Also poker is very much a cyclical game. Because as a live poker player, you have to consider yourself as part of the entertainment industry, giving people action and the rush of winning big pots sometimes. So maybe in 2018, everything is easy and we have 10 full tables going. Move to January 2021, a lot of players can’t really afford to go gamble and we now have 5 tables. And of those that dropped out, it’s disproportionately the weakest players.

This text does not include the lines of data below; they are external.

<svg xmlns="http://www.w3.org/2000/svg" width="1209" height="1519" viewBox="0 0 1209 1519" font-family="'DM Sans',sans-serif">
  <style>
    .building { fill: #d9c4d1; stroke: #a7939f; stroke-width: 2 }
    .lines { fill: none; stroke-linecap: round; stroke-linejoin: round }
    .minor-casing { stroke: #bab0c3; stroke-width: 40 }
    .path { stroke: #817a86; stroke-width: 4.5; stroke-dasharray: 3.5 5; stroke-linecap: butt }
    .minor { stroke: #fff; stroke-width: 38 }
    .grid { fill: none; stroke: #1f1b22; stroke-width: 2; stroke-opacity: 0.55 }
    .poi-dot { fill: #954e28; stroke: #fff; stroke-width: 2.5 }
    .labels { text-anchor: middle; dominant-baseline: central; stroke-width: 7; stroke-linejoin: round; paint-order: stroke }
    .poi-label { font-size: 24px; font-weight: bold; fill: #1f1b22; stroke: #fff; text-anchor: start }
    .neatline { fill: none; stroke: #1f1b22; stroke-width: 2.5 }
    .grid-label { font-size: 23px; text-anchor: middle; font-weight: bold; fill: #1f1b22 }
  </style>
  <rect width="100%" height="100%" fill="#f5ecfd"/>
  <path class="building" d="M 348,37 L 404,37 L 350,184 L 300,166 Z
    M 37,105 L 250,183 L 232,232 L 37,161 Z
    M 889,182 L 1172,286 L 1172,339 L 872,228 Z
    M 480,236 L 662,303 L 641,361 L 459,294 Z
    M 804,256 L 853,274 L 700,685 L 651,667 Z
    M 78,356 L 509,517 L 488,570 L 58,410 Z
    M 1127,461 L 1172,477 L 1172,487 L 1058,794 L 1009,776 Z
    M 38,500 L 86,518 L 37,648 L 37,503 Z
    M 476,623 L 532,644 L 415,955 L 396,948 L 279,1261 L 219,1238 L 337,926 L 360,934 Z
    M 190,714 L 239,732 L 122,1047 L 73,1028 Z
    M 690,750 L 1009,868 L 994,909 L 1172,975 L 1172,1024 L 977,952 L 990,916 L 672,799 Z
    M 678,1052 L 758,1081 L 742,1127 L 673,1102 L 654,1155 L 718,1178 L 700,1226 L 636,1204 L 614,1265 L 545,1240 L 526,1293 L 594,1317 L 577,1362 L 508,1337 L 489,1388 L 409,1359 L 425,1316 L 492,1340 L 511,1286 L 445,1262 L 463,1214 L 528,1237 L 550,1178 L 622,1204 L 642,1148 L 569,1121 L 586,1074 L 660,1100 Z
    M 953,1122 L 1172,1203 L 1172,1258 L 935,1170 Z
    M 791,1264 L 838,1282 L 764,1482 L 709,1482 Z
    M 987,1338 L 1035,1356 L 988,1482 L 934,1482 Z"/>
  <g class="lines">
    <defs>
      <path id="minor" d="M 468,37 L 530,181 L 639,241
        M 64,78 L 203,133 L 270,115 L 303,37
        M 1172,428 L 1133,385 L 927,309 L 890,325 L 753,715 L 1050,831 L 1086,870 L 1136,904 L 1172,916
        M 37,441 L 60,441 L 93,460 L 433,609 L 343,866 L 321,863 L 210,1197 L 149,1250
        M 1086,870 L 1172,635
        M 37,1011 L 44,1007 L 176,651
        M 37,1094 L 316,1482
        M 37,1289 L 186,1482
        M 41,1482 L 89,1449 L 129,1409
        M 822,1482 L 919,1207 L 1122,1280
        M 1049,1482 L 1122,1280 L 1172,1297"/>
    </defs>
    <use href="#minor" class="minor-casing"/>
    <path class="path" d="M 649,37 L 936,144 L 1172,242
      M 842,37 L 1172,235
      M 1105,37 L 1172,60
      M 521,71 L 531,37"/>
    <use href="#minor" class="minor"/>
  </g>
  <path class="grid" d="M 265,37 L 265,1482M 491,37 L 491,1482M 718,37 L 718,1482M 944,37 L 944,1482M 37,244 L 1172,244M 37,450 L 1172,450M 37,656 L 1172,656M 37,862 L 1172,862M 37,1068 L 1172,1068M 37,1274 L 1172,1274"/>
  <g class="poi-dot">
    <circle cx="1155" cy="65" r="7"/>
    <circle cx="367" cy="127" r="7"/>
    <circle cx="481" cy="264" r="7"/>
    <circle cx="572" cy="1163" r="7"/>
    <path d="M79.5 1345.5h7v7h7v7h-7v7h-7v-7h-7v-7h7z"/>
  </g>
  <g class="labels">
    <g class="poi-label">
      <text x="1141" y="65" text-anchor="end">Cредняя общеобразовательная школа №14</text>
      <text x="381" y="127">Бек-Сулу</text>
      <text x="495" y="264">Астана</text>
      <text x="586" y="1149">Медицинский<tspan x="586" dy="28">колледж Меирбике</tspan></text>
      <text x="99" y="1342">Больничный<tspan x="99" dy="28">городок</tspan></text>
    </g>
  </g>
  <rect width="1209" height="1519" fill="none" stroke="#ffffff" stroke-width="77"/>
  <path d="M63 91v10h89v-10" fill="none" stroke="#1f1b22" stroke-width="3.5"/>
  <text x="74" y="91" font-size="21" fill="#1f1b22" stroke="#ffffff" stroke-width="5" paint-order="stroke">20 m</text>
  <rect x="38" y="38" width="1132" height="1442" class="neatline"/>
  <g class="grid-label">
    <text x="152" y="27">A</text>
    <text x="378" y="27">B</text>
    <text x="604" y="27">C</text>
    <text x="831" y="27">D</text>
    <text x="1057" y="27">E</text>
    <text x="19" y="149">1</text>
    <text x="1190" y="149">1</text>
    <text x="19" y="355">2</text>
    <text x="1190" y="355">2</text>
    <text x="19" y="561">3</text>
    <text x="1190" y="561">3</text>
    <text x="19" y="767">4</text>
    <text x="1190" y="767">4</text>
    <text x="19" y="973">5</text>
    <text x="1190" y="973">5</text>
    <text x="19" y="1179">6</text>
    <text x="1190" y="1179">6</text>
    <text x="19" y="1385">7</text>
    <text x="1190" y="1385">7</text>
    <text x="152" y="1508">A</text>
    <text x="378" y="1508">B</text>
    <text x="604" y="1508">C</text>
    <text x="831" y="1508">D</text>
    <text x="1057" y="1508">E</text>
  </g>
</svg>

So that really brings up one more point
4) the ONLY way to get a “raise” is to move up in stakes
Essentially, there’s a lot of environmental downward pressure on your income (player pools that trend towards improving over time, inflation resulting in playing for less over time as well as higher rake, etc), but the only way to make more is play higher. But sometimes you can’t just play higher. For one, there’s “biggest game in the room” syndrome, which is essentially that when you try to play the biggest game in the room, you see that the level of competition is vastly better than the next stake down. So if you’re living in northern Maine, you might try to play 2/5 and find that half the table runs PIO sims when they get home. And the other is that the worst players often get chased down the stakes; I’ve seen on more than one occasion that a high stakes fish just says f*** it and drops down to smaller games, because they find that the difference isn’t losing at $40 an hour and $80 an hour, it’s more like $40 an hour and $200 an hour.
This all being said, poker can be a very good idea if you’re in a transient situation. Like if you’re a grad student, live 1/2 could be the low key income generator you need.